“Everybody’s off on their own trip,” as they said in the sixties. It is still a useful phrase, especially in a personal, interior sense. It points to the difficulties of perception and communication.
I have completed an epic, 3,800-mile trip from the Midwest to the East Coast and back, on behalf of The Common Reader. I think a number of essays will come of it. For me, it was also a pilgrimage, a celebration of friendships, a test of new freedom—both my sons are in college now—and a possible last lap for certain things. You never know, my mother-in-law used to say, you are getting to be a certain age. We are all always getting to be a certain age, darling, and as the old joke goes, What is the alternative? Time to use our time.
The trip took me through cities and towns, across rivers, over mountains, into the maze of Manhattan, on a D-Day LST used as a car ferry, and down the coast to Baltimore, Annapolis, and past the Tidewater to the Carolinas.

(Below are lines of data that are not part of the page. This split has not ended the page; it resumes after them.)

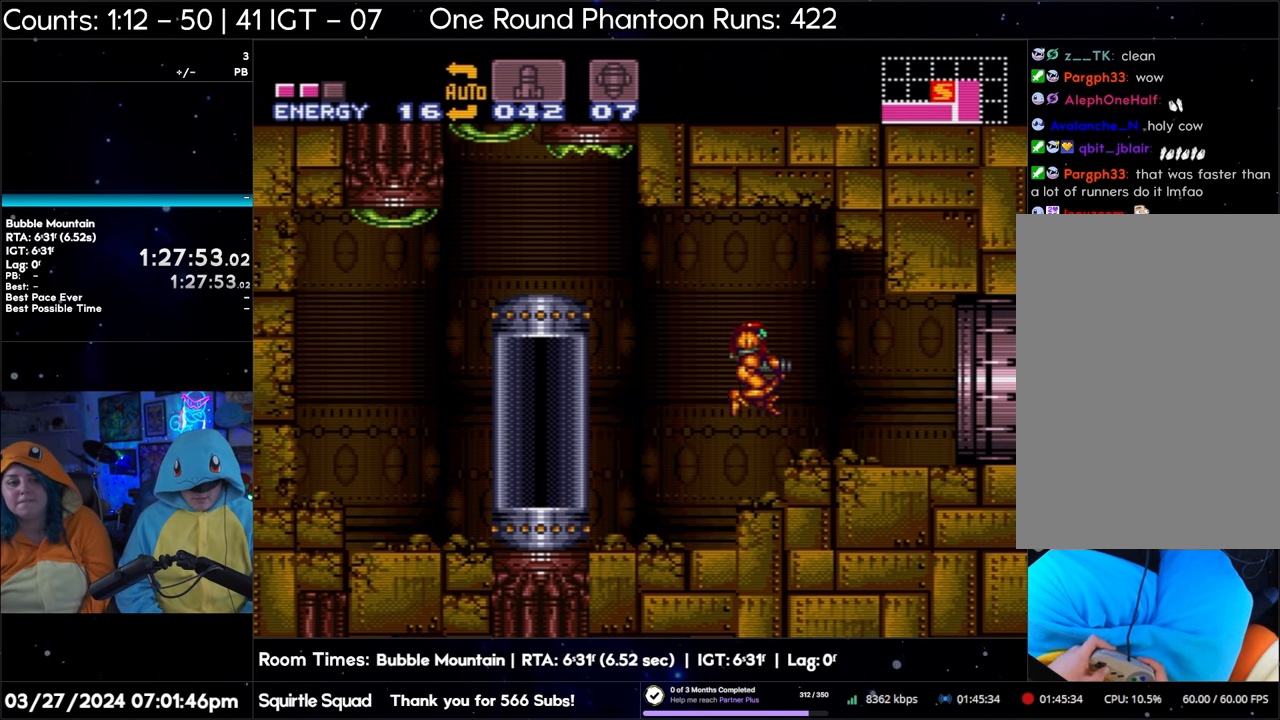
{"buttons": [], "events": [[83, "DPAD_RIGHT", "up"]]}
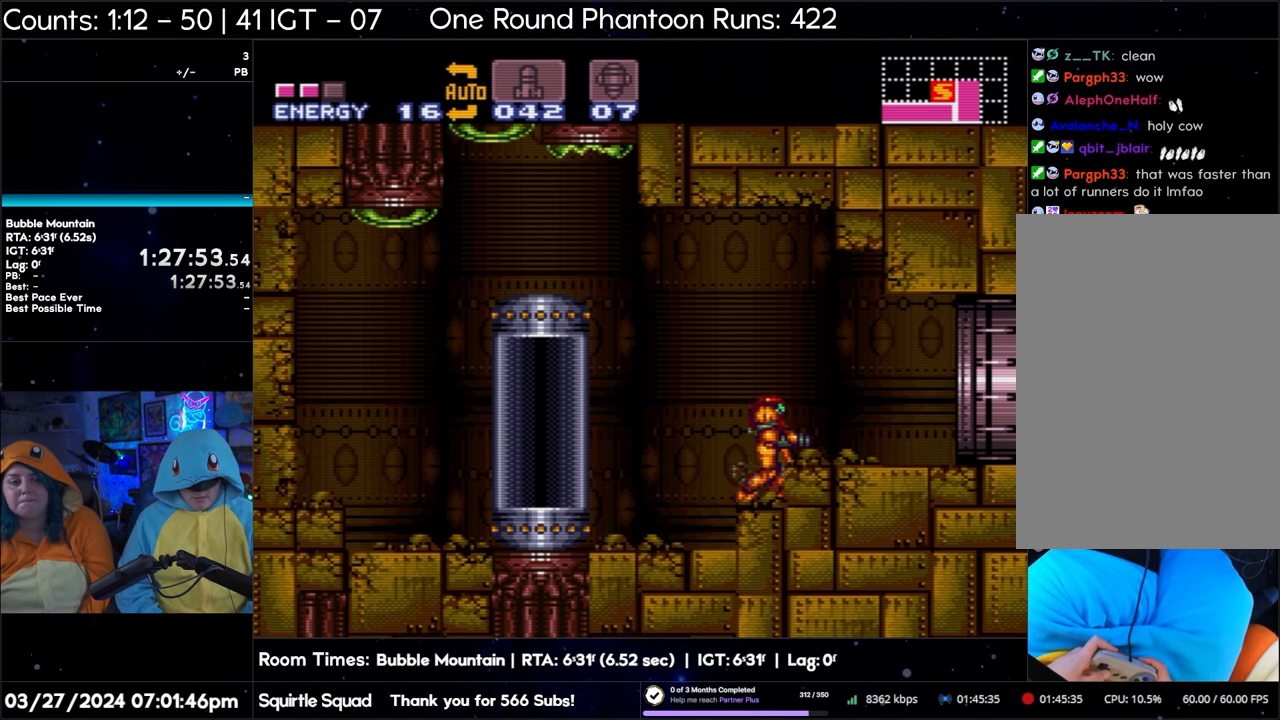
{"buttons": [], "events": []}
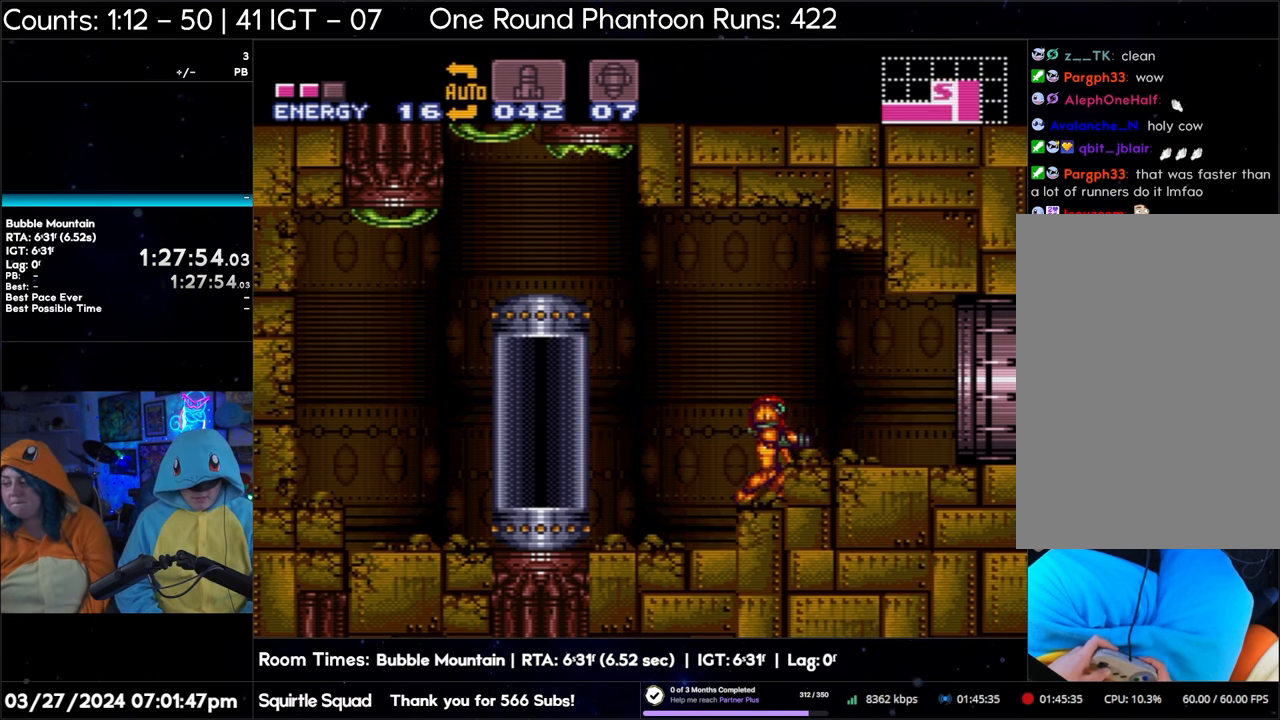
{"buttons": [], "events": []}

Sometimes I start to feel as if there may not be many places that can truly surprise me anymore, but the Delaware Water Gap and Long Island contained unexpected beauty. Many times I was driving along, thinking about something, and did not know or care exactly where I was, so I had to laugh once driving on a little two-lane road, crops on both sides, middle of nowhere, and the GPS said loudly, Welcome to Maryland. It was good to see places on the outer boundaries of other places I used to know, such as an area west of the Chesapeake and south of the James River, marked only by light green cut by state roads on the maps, west of the military-industrial complex at Norfolk where I had lived for a time.
This sounds like something Steinbeck probably said in Travels with Charley, but our country is still out there, still beautiful. Because I was not familiar with how many of these places used to look, I could not detect the large-scale effects of climate change, and it was odd to realize again that the American landscape seems mostly unoccupied. I no longer felt the need to stop to take photos at every turn—at a sign for the Gunpowder Baptist Church, for example—because social media seems beside the point, and besides, there is too much that is interesting, funny, or significant. I just experienced and was happy, because the United States endures despite it all.
I got to see old friends, including a former colleague who shares a love for Chekhov; two men I served with in the Army; one of my own professors, who helped direct the course of my life; and someone from my hometown, who had been only a Facebook friend to now. They put me up for the night—making the trip possible—fed me, introduced me to new topics for my work, and discussed old matters and new. There is little as quietly meaningful as friendships of forty years. On the southern coast of Connecticut I visited the graves of my ancestors from the seventeenth century.
I always thought I would reach a point where I could relax into long trips, especially if I was setting my own pace. But I am usually like a swimmer in deep water, pacing myself to make sure I have what is needed to make it to safety, and I am always anxious about money. (A busted fuel pump on the Ed Koch Bridge confirmed the rightness of these anxieties.) For better and worse, travel has an emotional component. We see better when we do it, until fatigue and familiarity roll in like fog. The emotion of the new is also why slide shows of family vacations used to be dreaded and feared—because the reasons for the emotions often did not communicate themselves onscreen.
Italo Calvino writes in Six Memos for the Next Millennium that “there is such a thing as a lightness of thoughtfulness, just as we all know that there is a lightness of frivolity. In fact, thoughtful lightness can make frivolity seem dull and heavy.” This, I think, is the contentment of certain modes of travel.